In the Northern Hemisphere, storm clouds may indicate the formation of a new whirlwind, while to the south, below the long-running storm and half the size of the Great Red Spot, the size seems to be gradually changing from white to red.
If that’s not enough, on the left we also have a photobomb of the ice moon Europa, one of our goals for exploring life in the outside world.
The Great Red Spot is the most famous of Jupiter’s storms, and it is the most striking feature in this new image. It’s a truly formidable storm, heading towards the anticlock, and we think it has lasted at least 350 years.
Over the past few decades, the Great Red Spot seems to have shrunk, a mystery that has been baffling scientists, but it is still huge; Currently, it measures around 15,800 kilometers (9,818 miles). That’s down from 16,350 kilometers (10,159 miles) in 2017, but even more significant than Earth’s 12,742-kilometers (7917.5-miles) in diameter.

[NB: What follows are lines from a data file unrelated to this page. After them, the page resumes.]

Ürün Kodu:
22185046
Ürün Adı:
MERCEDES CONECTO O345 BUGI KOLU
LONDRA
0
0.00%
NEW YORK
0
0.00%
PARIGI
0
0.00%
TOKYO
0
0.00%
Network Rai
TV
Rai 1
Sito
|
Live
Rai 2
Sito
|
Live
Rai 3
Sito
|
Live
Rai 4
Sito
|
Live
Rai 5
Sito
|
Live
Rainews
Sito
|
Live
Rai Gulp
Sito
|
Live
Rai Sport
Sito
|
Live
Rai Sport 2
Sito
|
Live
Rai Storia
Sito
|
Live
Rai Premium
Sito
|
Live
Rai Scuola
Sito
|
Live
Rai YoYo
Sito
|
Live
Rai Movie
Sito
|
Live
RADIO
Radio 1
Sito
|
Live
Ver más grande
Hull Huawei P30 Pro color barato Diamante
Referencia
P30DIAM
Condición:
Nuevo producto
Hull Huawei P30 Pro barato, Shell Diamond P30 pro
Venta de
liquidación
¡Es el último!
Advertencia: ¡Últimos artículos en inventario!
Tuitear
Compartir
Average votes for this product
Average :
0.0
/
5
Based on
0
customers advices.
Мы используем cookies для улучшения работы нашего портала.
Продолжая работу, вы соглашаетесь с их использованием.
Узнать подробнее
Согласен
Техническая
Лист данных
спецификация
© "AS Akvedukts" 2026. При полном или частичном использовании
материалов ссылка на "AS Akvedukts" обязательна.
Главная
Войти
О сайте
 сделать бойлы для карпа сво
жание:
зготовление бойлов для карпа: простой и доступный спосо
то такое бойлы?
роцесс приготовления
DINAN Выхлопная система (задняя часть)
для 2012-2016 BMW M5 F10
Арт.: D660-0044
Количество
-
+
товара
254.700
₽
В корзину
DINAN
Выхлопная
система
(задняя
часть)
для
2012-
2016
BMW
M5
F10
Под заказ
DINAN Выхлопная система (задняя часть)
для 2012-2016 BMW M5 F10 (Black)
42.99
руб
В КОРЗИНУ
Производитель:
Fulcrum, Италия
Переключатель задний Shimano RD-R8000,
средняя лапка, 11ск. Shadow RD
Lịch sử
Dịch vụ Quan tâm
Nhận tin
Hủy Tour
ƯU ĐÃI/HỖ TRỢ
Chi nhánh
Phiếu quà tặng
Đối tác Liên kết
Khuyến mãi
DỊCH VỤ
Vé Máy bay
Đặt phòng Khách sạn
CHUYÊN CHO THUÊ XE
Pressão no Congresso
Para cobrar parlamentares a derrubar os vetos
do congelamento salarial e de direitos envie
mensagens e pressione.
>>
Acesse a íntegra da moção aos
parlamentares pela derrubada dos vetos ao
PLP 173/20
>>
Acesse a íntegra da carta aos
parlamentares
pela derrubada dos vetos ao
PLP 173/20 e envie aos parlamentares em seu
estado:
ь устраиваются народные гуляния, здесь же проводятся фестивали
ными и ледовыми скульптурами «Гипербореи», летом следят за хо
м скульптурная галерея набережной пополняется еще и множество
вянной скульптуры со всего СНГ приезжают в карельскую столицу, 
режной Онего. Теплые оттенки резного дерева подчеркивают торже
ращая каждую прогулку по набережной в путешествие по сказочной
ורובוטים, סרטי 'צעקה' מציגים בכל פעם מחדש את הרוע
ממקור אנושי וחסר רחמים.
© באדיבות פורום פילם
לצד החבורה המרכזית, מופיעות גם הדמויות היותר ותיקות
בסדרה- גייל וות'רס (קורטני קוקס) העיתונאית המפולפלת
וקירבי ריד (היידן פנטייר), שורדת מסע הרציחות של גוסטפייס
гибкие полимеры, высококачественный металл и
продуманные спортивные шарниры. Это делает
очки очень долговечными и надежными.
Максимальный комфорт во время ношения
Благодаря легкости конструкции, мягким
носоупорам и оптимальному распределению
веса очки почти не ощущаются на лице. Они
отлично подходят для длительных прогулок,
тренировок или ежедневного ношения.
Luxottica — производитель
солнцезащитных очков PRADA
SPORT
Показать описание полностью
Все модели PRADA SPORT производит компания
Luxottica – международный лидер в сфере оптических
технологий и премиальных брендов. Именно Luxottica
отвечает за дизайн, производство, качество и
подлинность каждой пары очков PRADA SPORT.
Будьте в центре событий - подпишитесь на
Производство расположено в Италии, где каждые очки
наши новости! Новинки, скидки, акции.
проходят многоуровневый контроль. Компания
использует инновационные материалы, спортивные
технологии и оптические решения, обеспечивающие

Recently, the contraction of the Great Red Spot has slowed, but not completely stopped.
Just below it is the Oval B.A. It is much smaller than the Great Red Spot, but it is quite attractive in its own way. In the late 1990’s it formed three small storms that had been raging for 60 years, and have been intensifying ever since.
Interestingly, he started his newly merged life like a white hurricane. Then, in 2006, scientists noticed that it was changing color – turning red like its older cousin. It didn’t stay that way, you can see. It turned white again within a few years. But Hubble’s new picture reveals that the white color collection was nowhere to be found. Oval B.A. Looks like it’s turning red again.

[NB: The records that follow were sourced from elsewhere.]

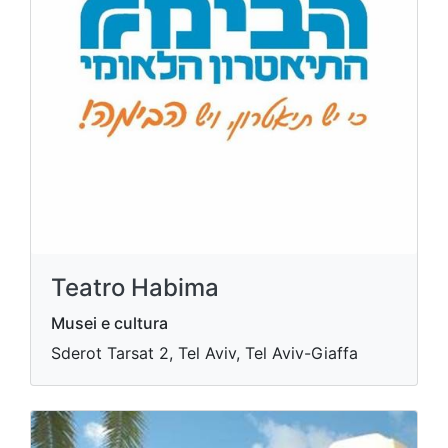
Teatro Habima
Musei e cultura
Sderot Tarsat 2, Tel Aviv, Tel Aviv-Giaffa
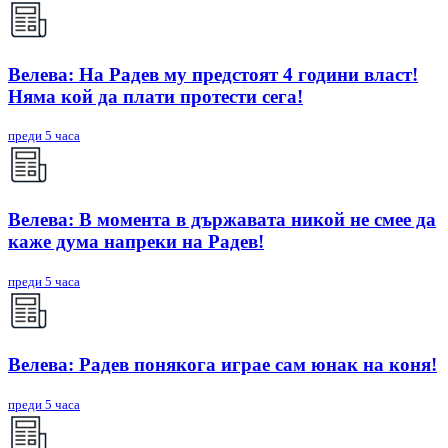
Велева: На Радев му предстоят 4 години власт!
Няма кой да плати протести сега!
преди 5 часа
Велева: В момента в държавата никой не смее да
каже дума напреки на Радев!
преди 5 часа
Велева: Радев понякога играе сам юнак на коня!
преди 5 часа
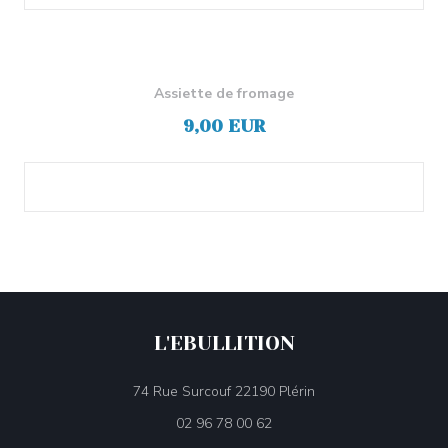
Assiette de fromage
9,00 EUR
L'EBULLITION
((öffnet ein neues Fen
74 Rue Surcouf 22190 Plérin
02 96 78 00 62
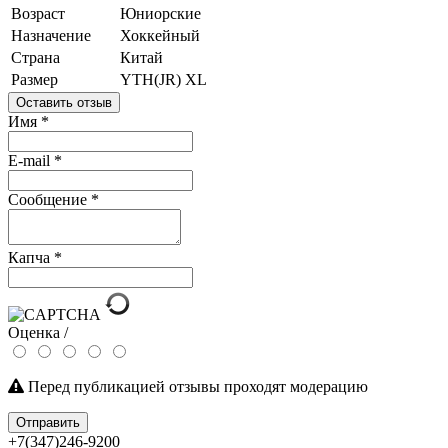
Возраст
Юниорские
Назначение
Хоккейный
Страна
Китай
Размер
YTH(JR) XL
Оставить отзыв
Имя
*
E-mail
*
Сообщение
*
Капча
*
Оценка /
Перед публикацией отзывы проходят модерацию
Отправить
+7(347)246-9200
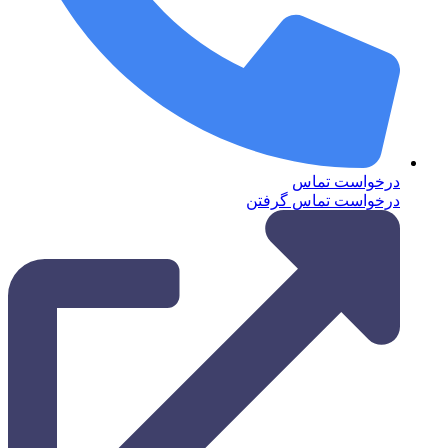
درخواست تماس
درخواست تماس گرفتن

It will be interesting to see in the future to determine if there is a poem or reason behind these color changes, but it will be many years before any patterns can be known.
In the Northern Hemisphere, at mid-latitude, a very bright white storm has appeared, traveling through Plum, traveling 560 kilometers per hour (350 miles per hour). As you probably understand, storms come and go all the time on Jupiter, but this one looks different.
A small, dark cyclone swarm – moving in the direction of the anticlock – follows behind it, embedded in the plum. We haven’t seen this before, and scientists believe it’s probably the Great Red Spot and Oval B.A. in the south. Could be a similar long-lasting storm.
There is definitely a lot for planetary scientists to sink their teeth into as they try to understand the wild and unpredictable atmosphere of Jupiter. But it is also a wonderful reminder of the beauty and wonder of our little corner of the universe.
*Each side is the excellent side of Jupiter.